¿Libertad para qué?
Nuestros antepasados simbólicos en Grecia y Roma practicaban una libertad colectiva que no existe en nuestros días. Ejercían “colectivamente, pero de forma directa, distintas facetas de la soberanía completa”. Así, “el individuo era generalmente soberano en los asuntos públicos y un esclavo en todas las relaciones privadas”, subordinadas al interés de la polis o la república.
En la era moderna ocurre al revés. Hemos renunciado a ejercer una soberanía colectiva plena, pero consideramos nuestras libertades individuales sacrosantas. A los antiguos se les podía exigir que renunciasen a sus derechos individuales porque los intercambiaban por una libertad colectiva considerable. A nosotros no, porque gozamos de la primera pero somos incapaces de concebir la segunda en un grado comparable.
Éste es el eje conductor de La libertad de los modernos, el famoso discurso pronunciado por el filósofo y político francés Benjamin Constant en el Ateneo Real de París en 1819. La editorial Alianza acaba de reeditar el clásico, con un prólogo, introducción y traducción a cargo de Ángel Rivero. El libro incluye, además, otros dos ensayos de Constant: De la soberanía del pueblo y De la naturaleza del poder real en una monarquía constitucional.
La libertad de los modernos es una reflexión influida por su época, inmediatamente posterior a la Revolución Francesa y las guerras napoleónicas. No sorprende, por tanto, que partes del texto hayan quedado desactualizadas. Constant señala la esclavitud de las sociedades grecolatinas como un anacronismo y admite que tanto la guerra como el comercio son “dos medios distintos para alcanzar el mismo fin: poseer lo que no se tiene”. Al mismo tiempo, se apoya en Montesquieu para defender el doux commerce como herramienta civilizatoria por excelencia.

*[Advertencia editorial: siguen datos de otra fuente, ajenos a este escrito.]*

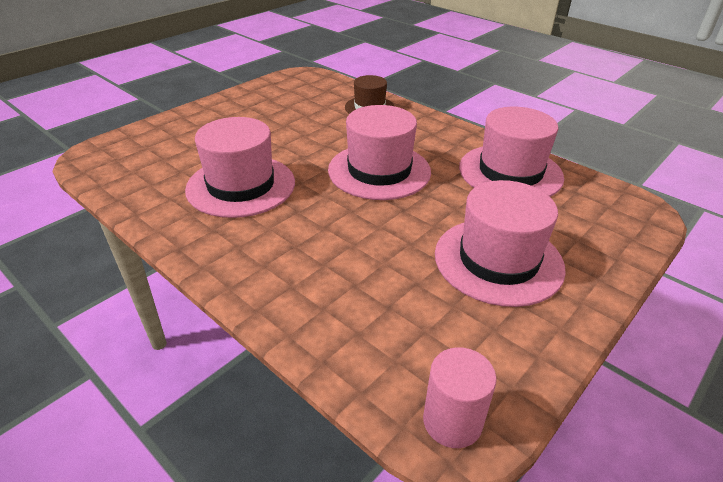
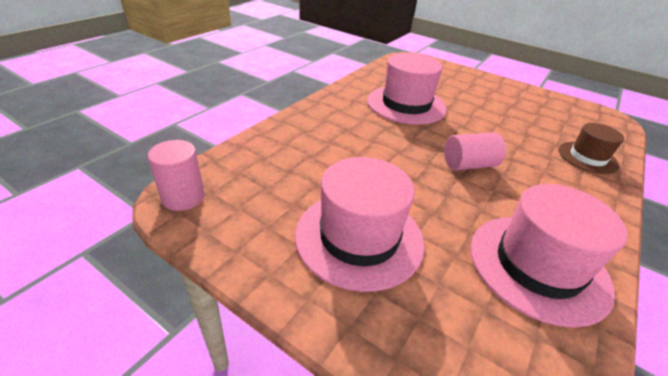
camera: 80 degrees right, 0 degrees up
pink hat [328,105,431,200] -> pink cylinder [444,132,506,170]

Lo cierto es que el siglo XIX fue testigo de un tipo de esclavitud más salvaje y sistemática que la de los antiguos, precisamente por estar subordinada a las leyes del mercado y el comercio de algodón, motor de la revolución industrial. En el siglo XX, la codependencia económica generada por la primera globalización no impidió el estallido de la Gran Guerra. En el XXI, las relaciones comerciales se han consolidado como una fuente de tensión entre países y sociedades. En este ámbito hilaron más fino antropólogos económicos como Karl Polanyi, que en La gran transformación observó cómo, hasta la era de Constant, “la organización del comercio había sido militar y guerrera: era la otra cara del pirata, del corsario, de la caravana armada, (…) de los colonos y de los conquistadores, de los cazadores de hombres, de los traficantes de esclavos y de los ejércitos coloniales de las compañías por contrata”. También las consideraciones de Polanyi sobre “la libertad en una sociedad compleja” –tema al que quiso, pero no logró, dedicar un libro completo– ofrecen un contrapunto a la disyuntiva que propone Constant.

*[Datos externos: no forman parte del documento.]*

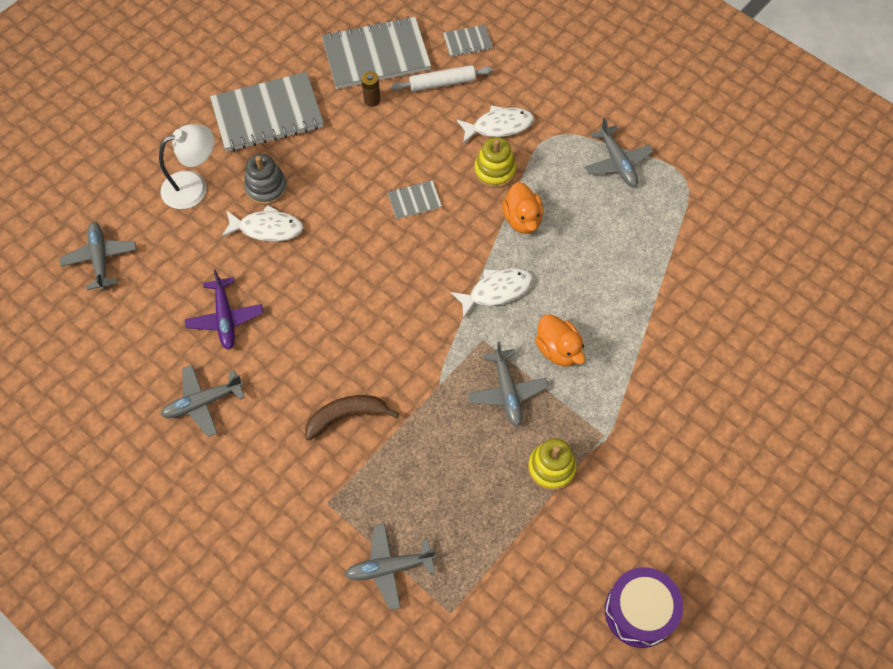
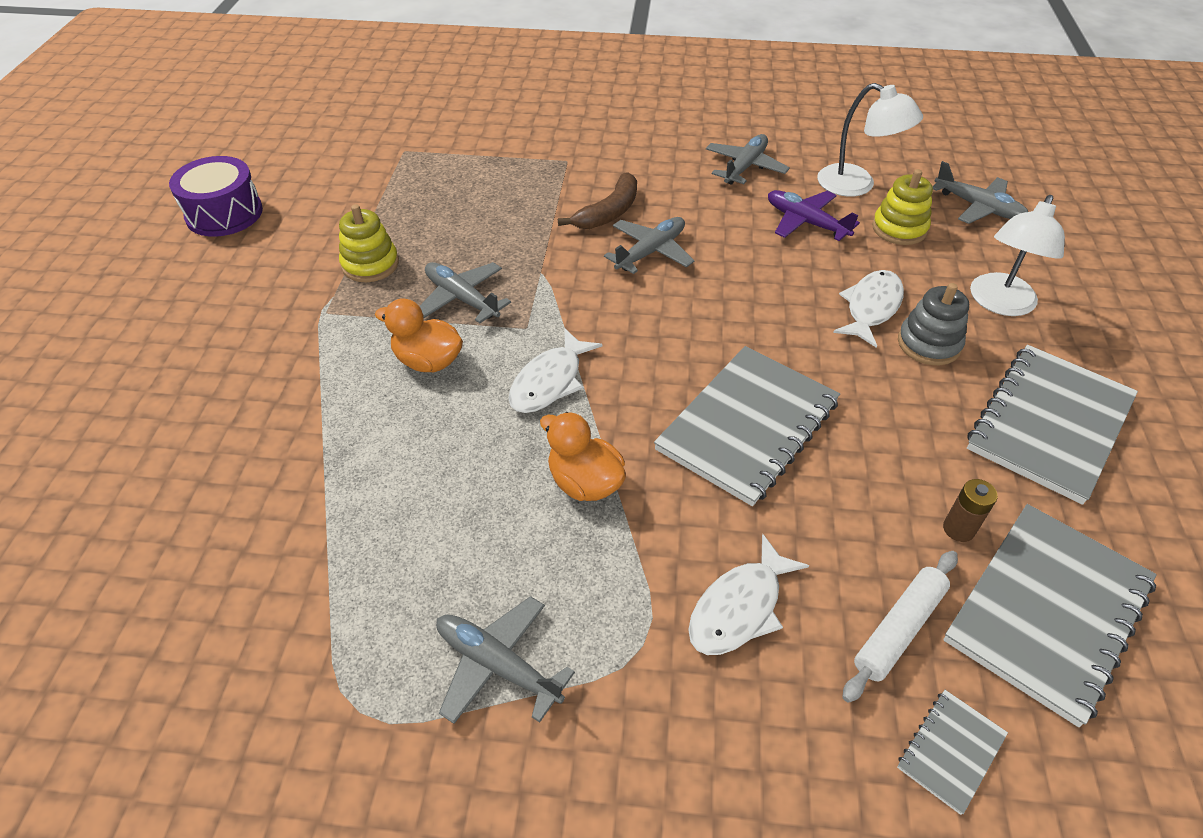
camera: 145 degrees right, 15 degrees down
white fish [221,205,303,241] -> white fish turned 150 degrees clockwise [833,270,904,348]
grey plane [345,524,436,610] -> grey plane moved to [604,217,694,274]
grey notebook [387,180,442,219] -> grey notebook [654,346,840,506], size x2.20
yellow stacking toy [474,137,516,188] -> yellow stacking toy moved to [872,169,933,245]
none -> white lamp [817,83,923,197]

El tiempo, pese a todo, ha otorgado una enorme vigencia a su discurso. La era de los extremos de Hobsbawm (1914-1989), como la época que vivió el autor, también estuvo atravesada por la tensión, a veces imposible de reconciliar, entre soberanía colectiva y libertades individuales. Y a día de hoy prosperan tanto las democracias iliberales –véase Hungría– como un liberalismo antidemocrático, en el que las decisiones soberanas quedan subordinadas al dictado de los mercados.
¿Qué ofrece La libertad de los modernos en esta coyuntura? Una forma tosca de entender el texto sería en términos binarios. Somos modernos y queremos que nos permitan vivir tranquilos, esto es: que la sociedad y el Estado nos dejen en paz. Un impulso comprensible y a veces saludable, pero que el propio Constant matiza. El peligro de la libertad moderna, advierte, es precisamente que “renunciemos con demasiada facilidad a nuestro derecho a participar en el poder político”. De la libertad política opina, al final de su ensayo, que constituye el medio más poderoso para “el perfeccionamiento de nuestro destino”.
La cuestión fundamental radicaría en saber combinar una libertad con la otra. El enfrentamiento entre libertades antiguas y modernas –o, siguiendo a Chantal Mouffe, entre liberalismo y democracia–, es un elemento constitutivo de las sociedades en que vivimos. Lo mejor que podemos hacer es entenderlo como una fuente de tensión creativa.